La source ou l’embouchure de la plupart des principaux fleuves allemands se trouvent à l’extérieur du pays. Le Rhin, qui prend naissance en Suisse, est à présent, sur une partie de son cours, un fleuve frontière, et il se jette dans la mer en Hollande ; le Danube naît en Allemagne, mais coule, sur sa plus grande longueur, dans d’autres pays ; l’Elbe prend sa source dans les montagnes de Bohême, maintenant appelée la Tchéco-Slovaquie; l’Oder traverse la Basse-Silésie ; le Niemen sert désormais à la Prusse orientale et a sa source en Russie. De tous ces cours d’eaux, le Rhin et le Niémen sont des fleuves frontières, l’Elbe est principalement allemand, mais son cours supérieur a une grande importance pour la Bohême, le Danube, dans sa partie allemande, ne présente pas beaucoup d’intérêt pour les autres pays, et l’Oder est un fleuve presque exclusivement allemand, à moins que le résultat du plébiscite ne rattache toute la Haute-Silésie à la Pologne. [Pas toute mais une grande partie. BU]

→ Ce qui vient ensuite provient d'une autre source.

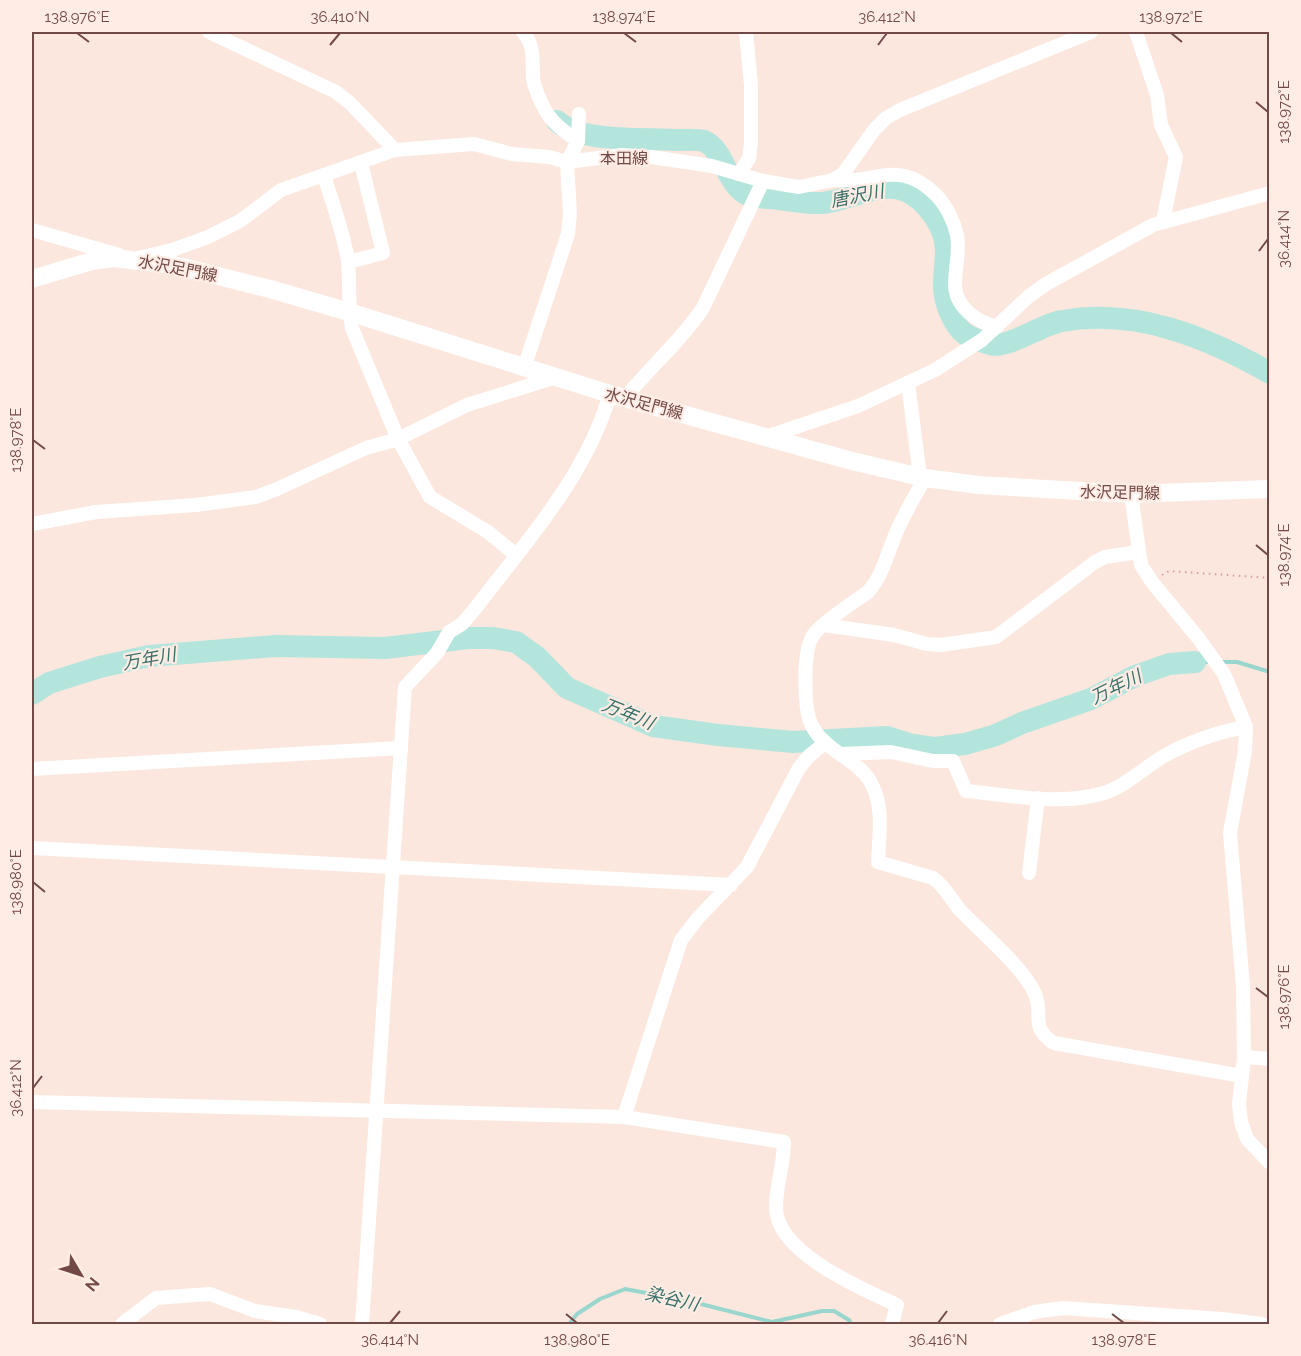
<svg xmlns="http://www.w3.org/2000/svg" width="1301" height="1356" font-family="Raleway,'Noto Sans JP',sans-serif">
<style>
.lines{fill:none;stroke-linecap:round;stroke-linejoin:round}
.stream{stroke:#99d6ce;stroke-width:4}
.river{stroke:#b3e5dd;stroke-width:22}
.path{stroke:#d59f9a;stroke-width:2;stroke-dasharray:1.5 4.5;stroke-linecap:butt}
.street{stroke:#fff;stroke-width:14}
.secondary{stroke:#fff;stroke-width:18}
.ticks{fill:none;stroke:#714947;stroke-width:2}
.labels{text-anchor:middle;stroke-width:4.5;stroke-linejoin:round;paint-order:stroke}
.street-label{font-size:16px;fill:#714947;stroke:#ffece4}
.water-label{font-size:18px;font-style:italic;fill:#38716a;stroke:#ffece4}
.neatline{fill:none;stroke:#714947;stroke-width:2}
.ticks-label{font-size:15px;text-anchor:middle;fill:#714947}
</style>
<rect width="100%" height="100%" fill="#fce7de"/>
<g class="lines">
<g class="stream">
<polyline points="1195,662 1210,662"/>
<polyline points="1221,662 1237,662 1270,672"/>
<polyline points="569,1324 577,1314 600,1299 625,1289 689,1301 772,1322 822,1311 834,1311 849,1320 851,1324"/>
</g>
<g class="river">
<path d="M557,121C580,143 645,138 676,140C684,140 696,139 704,141C724,149 726,183 746,194C752,197 765,198 772,198C788,200 806,204 822,203C848,201 880,180 906,191C926,200 945,226 946,249C946,261 944,273 944,285C944,301 952,324 965,334C972,338 983,342 990,344C1006,350 1042,324 1062,321C1136,308 1207,337 1270,373"/>
<polyline points="32,694 49,683 100,667 149,656 275,646 385,648 468,638 493,638 516,642 537,657 567,688 653,726 718,735 793,742 887,737 909,744 935,748 965,744 996,735 1022,723 1091,699 1135,676 1169,664 1195,662"/>
</g>
<polyline class="path" points="1162,575 1169,571 1270,578"/>
<g class="street">
<polyline points="209,32 336,92 350,103 395,150"/>
<path d="M523,32C535,46 532,58 533,77C533,83 536,89 538,95C547,118 557,127 578,141"/>
<polyline points="1136,32 1157,95 1161,125 1176,157 1163,221"/>
<polyline points="739,174 749,158 751,143 751,85 746,32"/>
<path d="M324,175C332,203 344,233 348,262C350,285 348,307 352,328L398,439L430,497L488,532L516,555"/>
<path d="M833,180C840,180 848,180 856,180C873,178 888,172 905,176C918,179 927,186 936,195C946,205 954,221 957,235C960,252 955,268 955,285C956,308 977,322 997,327"/>
<polyline points="32,230 119,255"/>
<polyline points="138,258 172,250 208,237 240,221 281,190 395,150 474,144 512,154 549,157 567,162 622,155 651,157 712,166 763,181 799,187 833,180 843,174 874,130 886,118 900,110 1091,32"/>
<polyline points="348,262 383,253 361,163"/>
<polyline points="524,368 568,234 570,214 567,162 578,141 579,114"/>
<polyline points="908,383 920,477"/>
<path d="M625,398C650,367 681,341 703,308L763,181"/>
<polyline points="769,436 858,406 935,370 982,340 1028,297 1046,284 1153,225 1270,193"/>
<path d="M925,478C915,496 904,514 896,533C887,554 883,575 868,592C853,603 825,620 814,634C802,649 804,707 811,724C814,730 820,738 825,742C840,757 863,765 872,785C884,807 879,838 878,862L933,878C945,886 951,900 960,910C981,932 1024,968 1035,994C1044,1016 1029,1027 1054,1043L1242,1076"/>
<polyline points="1131,494 1141,565 1152,582 1199,639 1224,674 1246,727 1245,751 1230,833 1243,986 1244,1057 1239,1104 1241,1122 1247,1139 1270,1163"/>
<polyline points="32,524 96,512 196,505 256,497 277,489 366,448 398,439 467,405 553,378"/>
<polyline points="824,625 894,635 927,644 941,645 996,637 1095,562 1105,557 1139,552"/>
<path d="M840,754L891,752L933,761H953L966,791C1011,795 1062,807 1107,792C1127,785 1145,767 1164,756C1189,742 1218,732 1246,727"/>
<polyline points="32,769 401,748"/>
<polyline points="32,848 731,885"/>
<polyline points="1029,873 1038,798"/>
<polyline points="1244,1057 1270,1059"/>
<path d="M32,1102L624,1117L784,1142C784,1164 776,1185 776,1207C775,1252 862,1289 897,1305L892,1324"/>
<polyline points="624,1117 681,940 698,918 747,867 799,768 809,756 825,743"/>
<polyline points="122,1324 156,1298 210,1294 255,1311 296,1317 320,1324"/>
<path d="M362,1324L405,687L437,653L449,632L462,624L474,610C525,543 586,477 610,394"/>
<polyline points="1000,1324 1034,1312 1063,1308 1222,1319 1262,1324"/>
</g>
<polyline class="secondary" points="32,279 92,261 113,258 174,265 270,289 349,312 610,394 852,461 925,478 979,485 1131,494 1270,489"/>
</g>
<path class="ticks" d="M77,33L89,42M624,33L636,42M1171,33L1182,42M330,45L340,33M878,45L887,33M1256,102L1268,112M1259,251L1268,239M33,440L45,449M1256,545L1268,555M33,882L45,892M1256,988L1268,997M33,1088L42,1076M566,1314L577,1323M1112,1314L1124,1323M390,1323L400,1311M938,1323L947,1311"/>
<g class="labels">
<g class="street-label">
<text x="624" y="164">本田線</text>
<text transform="translate(178 268) rotate(11)" y="6">水沢足門線</text>
<text transform="translate(644 403) rotate(15)" y="6">水沢足門線</text>
<text transform="translate(1120 492) rotate(1)" y="6">水沢足門線</text>
</g>
<g class="water-label">
<text transform="translate(857 196) rotate(-11)" y="6">唐沢川</text>
<text transform="translate(149 659) rotate(-10)" y="6">万年川</text>
<text transform="translate(1116 687) rotate(-26)" y="6">万年川</text>
<text transform="translate(628 714) rotate(22)" y="6">万年川</text>
<text transform="translate(672 1299) rotate(13)" y="6">染谷川</text>
</g>
</g>
<rect width="1301" height="1356" fill="none" stroke="#ffece4" stroke-width="66"/>
<g transform="translate(81 1275) rotate(129)" stroke="#ffece4" stroke-width="4.5" paint-order="stroke">
<path d="M0-4.5L10 22L0 15L-10 22Z" fill="#714947"/>
<text y="-9" font-size="16" font-weight="bold" text-anchor="middle" fill="#714947">N</text>
</g>
<rect x="33" y="33" width="1235" height="1290" class="neatline"/>
<g class="ticks-label">
<text x="77" y="22">138.976°E</text>
<text x="340" y="22">36.410°N</text>
<text x="624" y="22">138.974°E</text>
<text x="887" y="22">36.412°N</text>
<text x="1171" y="22">138.972°E</text>
<text transform="translate(1284 112) rotate(-90)" y="5">138.972°E</text>
<text transform="translate(1284 239) rotate(-90)" y="5">36.414°N</text>
<text transform="translate(16 440) rotate(-90)" y="5">138.978°E</text>
<text transform="translate(1284 555) rotate(-90)" y="5">138.974°E</text>
<text transform="translate(16 882) rotate(-90)" y="5">138.980°E</text>
<text transform="translate(1284 997) rotate(-90)" y="5">138.976°E</text>
<text transform="translate(16 1088) rotate(-90)" y="5">36.412°N</text>
<text x="390" y="1345">36.414°N</text>
<text x="577" y="1345">138.980°E</text>
<text x="938" y="1345">36.416°N</text>
<text x="1124" y="1345">138.978°E</text>
</g>
</svg>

Les fleuves qui, selon les mots du traité, «fournissent naturellement à plus d’un État un accès à la mer », nécessitent une réglementation internationale et des garanties contre toute discrimination. Ce principe est reconnu depuis longtemps par les Commissions internationales qui régissent le Rhin et le Danube. Mais les États concernés doivent y être représentés plus ou moins en proportion de leurs intérêts. Le traité cependant a fait du caractère international de ces cours d’eau un prétexte pour retirer à L’Allemagne le contrôle de son réseau fluvial.

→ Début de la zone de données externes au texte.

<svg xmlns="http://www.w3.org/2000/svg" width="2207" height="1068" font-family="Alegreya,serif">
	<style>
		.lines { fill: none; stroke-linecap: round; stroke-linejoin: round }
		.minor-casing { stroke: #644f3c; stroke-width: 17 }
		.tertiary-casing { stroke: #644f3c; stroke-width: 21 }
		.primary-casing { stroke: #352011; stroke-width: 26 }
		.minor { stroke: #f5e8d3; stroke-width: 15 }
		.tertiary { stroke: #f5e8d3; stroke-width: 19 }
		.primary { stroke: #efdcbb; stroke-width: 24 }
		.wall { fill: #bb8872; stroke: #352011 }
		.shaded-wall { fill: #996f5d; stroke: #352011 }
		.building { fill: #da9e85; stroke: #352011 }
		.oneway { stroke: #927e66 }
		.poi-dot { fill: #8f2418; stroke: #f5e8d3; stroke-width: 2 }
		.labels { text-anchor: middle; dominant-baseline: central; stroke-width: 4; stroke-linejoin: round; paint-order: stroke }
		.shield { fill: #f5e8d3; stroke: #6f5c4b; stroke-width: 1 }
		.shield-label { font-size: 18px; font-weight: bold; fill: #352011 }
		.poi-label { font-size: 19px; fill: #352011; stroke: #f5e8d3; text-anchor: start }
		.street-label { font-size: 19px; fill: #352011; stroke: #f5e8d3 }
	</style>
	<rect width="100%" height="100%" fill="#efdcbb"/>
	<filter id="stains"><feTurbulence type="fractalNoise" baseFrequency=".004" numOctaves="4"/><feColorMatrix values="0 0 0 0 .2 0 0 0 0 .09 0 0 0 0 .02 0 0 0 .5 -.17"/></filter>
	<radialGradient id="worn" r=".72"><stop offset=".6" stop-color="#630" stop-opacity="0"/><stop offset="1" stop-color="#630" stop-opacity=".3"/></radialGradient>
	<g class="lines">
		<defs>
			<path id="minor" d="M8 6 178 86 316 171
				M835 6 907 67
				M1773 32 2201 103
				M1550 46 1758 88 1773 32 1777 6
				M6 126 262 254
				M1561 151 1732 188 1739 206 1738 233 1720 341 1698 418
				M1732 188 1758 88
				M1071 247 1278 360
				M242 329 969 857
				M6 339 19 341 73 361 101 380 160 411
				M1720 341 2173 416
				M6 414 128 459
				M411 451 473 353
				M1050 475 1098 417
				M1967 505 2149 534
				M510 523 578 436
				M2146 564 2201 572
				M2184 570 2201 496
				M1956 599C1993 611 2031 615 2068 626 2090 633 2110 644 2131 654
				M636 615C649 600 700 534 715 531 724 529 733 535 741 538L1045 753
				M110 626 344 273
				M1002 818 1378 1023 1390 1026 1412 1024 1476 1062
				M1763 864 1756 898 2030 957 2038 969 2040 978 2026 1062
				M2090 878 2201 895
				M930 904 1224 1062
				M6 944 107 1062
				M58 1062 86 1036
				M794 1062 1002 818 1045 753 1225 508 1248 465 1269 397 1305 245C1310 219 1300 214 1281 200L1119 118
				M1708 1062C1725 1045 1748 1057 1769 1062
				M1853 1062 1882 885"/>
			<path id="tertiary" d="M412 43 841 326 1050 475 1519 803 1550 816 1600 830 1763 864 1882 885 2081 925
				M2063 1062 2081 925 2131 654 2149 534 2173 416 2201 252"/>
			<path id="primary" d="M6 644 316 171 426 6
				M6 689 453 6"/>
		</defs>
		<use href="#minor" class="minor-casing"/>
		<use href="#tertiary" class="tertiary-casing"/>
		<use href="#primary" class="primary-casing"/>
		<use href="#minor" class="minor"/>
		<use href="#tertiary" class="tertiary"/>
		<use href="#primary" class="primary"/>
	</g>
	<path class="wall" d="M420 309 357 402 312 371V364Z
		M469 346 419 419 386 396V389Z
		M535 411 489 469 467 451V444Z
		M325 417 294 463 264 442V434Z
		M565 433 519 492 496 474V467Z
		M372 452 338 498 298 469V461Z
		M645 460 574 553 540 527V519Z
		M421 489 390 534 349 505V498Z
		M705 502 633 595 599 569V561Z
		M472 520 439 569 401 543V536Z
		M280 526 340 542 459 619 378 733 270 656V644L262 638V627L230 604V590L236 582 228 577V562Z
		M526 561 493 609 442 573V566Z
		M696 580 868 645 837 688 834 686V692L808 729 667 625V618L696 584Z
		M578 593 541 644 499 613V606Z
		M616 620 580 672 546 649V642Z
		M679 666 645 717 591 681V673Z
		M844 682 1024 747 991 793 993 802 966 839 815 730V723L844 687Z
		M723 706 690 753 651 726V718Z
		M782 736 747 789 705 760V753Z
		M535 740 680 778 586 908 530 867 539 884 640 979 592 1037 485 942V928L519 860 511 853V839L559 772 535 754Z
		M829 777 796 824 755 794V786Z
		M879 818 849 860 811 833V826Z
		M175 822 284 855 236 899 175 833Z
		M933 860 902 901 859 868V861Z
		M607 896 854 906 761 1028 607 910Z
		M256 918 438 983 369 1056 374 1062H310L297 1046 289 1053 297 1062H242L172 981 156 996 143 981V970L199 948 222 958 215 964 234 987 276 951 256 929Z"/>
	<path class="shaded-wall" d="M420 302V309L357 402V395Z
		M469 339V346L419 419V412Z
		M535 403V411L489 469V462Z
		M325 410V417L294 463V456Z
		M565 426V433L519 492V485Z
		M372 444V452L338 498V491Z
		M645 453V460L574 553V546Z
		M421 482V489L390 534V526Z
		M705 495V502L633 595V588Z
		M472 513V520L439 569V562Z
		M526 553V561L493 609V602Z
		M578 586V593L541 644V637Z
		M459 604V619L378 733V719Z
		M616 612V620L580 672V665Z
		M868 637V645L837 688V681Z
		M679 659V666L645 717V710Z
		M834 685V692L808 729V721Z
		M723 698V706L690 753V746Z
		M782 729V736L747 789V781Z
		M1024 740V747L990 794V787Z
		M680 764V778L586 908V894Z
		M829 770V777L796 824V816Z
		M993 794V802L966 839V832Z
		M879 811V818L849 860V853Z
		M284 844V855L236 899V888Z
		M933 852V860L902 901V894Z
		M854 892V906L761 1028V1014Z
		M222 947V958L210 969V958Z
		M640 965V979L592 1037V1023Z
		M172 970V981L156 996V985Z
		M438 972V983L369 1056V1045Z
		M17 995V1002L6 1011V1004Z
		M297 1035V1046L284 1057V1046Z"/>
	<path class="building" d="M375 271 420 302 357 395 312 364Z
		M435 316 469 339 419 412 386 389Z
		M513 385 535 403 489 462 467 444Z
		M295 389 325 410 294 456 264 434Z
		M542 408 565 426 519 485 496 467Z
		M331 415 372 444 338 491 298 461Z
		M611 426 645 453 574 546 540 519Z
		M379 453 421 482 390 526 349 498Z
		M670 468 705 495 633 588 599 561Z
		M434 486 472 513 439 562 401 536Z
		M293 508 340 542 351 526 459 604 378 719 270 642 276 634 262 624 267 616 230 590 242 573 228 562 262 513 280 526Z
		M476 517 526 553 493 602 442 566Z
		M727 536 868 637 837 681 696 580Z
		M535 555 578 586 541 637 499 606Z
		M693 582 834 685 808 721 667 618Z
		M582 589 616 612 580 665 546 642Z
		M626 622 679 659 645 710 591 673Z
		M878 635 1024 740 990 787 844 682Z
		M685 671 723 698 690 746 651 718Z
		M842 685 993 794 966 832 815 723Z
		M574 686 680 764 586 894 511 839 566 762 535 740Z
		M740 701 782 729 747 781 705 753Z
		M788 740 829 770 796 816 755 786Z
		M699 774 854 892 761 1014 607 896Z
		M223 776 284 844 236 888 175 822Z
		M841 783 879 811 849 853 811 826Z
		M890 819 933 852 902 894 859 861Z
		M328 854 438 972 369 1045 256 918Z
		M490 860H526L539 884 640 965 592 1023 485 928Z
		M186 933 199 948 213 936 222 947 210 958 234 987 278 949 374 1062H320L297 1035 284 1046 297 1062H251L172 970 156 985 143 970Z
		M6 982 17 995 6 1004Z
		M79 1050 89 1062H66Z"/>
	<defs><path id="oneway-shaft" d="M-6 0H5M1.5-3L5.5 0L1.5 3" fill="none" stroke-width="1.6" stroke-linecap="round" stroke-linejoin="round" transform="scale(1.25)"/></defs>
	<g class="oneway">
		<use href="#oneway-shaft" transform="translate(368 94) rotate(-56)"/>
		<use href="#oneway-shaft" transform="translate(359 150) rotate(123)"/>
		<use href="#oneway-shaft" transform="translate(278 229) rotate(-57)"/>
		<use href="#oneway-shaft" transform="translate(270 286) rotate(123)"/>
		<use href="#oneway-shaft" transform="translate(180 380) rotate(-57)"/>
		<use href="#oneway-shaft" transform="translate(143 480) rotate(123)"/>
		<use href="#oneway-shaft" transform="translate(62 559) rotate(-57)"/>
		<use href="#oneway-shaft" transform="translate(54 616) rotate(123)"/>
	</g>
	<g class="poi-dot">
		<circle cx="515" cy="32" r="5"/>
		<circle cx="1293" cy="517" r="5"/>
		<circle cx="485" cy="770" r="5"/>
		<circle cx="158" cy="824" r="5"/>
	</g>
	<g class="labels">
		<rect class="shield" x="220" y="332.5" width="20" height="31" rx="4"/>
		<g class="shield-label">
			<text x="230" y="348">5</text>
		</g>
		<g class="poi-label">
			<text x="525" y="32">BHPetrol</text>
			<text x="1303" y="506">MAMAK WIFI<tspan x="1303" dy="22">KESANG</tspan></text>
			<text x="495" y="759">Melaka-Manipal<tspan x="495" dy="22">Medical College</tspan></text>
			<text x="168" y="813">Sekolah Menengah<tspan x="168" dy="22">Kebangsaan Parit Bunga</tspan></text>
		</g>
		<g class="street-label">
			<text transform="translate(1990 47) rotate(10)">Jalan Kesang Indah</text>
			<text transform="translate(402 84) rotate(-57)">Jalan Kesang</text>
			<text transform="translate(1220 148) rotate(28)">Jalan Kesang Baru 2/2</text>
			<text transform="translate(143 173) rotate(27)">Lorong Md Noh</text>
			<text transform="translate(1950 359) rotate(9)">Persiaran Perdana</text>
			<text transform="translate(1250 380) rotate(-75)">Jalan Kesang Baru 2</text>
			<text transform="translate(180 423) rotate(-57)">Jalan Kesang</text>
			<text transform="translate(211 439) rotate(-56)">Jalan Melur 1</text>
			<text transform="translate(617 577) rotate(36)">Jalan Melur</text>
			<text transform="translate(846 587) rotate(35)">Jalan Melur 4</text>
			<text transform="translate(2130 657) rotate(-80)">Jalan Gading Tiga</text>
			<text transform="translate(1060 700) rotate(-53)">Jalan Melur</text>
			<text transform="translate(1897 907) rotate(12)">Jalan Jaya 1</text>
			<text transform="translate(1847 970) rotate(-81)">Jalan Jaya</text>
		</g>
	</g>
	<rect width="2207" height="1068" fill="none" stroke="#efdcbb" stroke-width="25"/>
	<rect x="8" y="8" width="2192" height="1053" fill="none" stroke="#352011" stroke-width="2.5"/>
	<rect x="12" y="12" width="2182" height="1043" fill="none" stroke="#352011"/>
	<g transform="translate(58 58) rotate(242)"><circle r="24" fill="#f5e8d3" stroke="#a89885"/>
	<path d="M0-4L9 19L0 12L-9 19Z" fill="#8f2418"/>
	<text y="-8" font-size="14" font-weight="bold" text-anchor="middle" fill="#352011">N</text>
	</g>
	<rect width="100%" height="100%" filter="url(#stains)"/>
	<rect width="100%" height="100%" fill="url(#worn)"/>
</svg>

A près quelques articles qui prennent les précautions adéquates contre toute tentative de discrimination ou d’entrave à la liberté de transit, le traité remet l’administration de l’Elbe, de l’Oder, du Danube et du Rhin à des commissions internationales dont les compétences définitives seront déterminées « par une convention générale à établir par les puissances alliées et associées et approuvée par la Société des Nations ». D’ici-là, les commissions élaboreront leurs propres statuts et jouiront de pouvoirs très étendus, « particulièrement en ce qui concerne l’exécution des travaux d’entretien, d’aménagement et d’amélioration du réseau fluvial, le régime financier, l’établissement et la perception des taxes, le règlement de la navigation ».
Jusque-là, il y a beaucoup à dire en faveur du traité. La liberté du transit est un aspect important des règles de bonne conduite internationales. Elle devrait être instaurée partout dans le monde Ce n’est que contre la composition des commissions qu’on peut faire des objections. Dans chaque cas, les votes sont pondérés de façon à mettre l’Allemagne en nette minorité. Dans la commission de l’Elbe, l’Allemagne a quatre voix sur dix, dans la commission de l’Oder, trois sur neuf, dans la commission du Rhin, quatre sur dix-neuf, dans la commission du Danube, qui n’est pas encore définitivement constituée, elle ne disposera sans doute que d’une faible minorité. Pour administrer ces fleuves, la France et la Grande-Bretagne sont partout représentées ; dans le cas de l’Elbe, sans qu’on puisse découvrir aucune raison valable, des représentants de l’Italie et de la Belgique font partie de la commission de l’Elbe.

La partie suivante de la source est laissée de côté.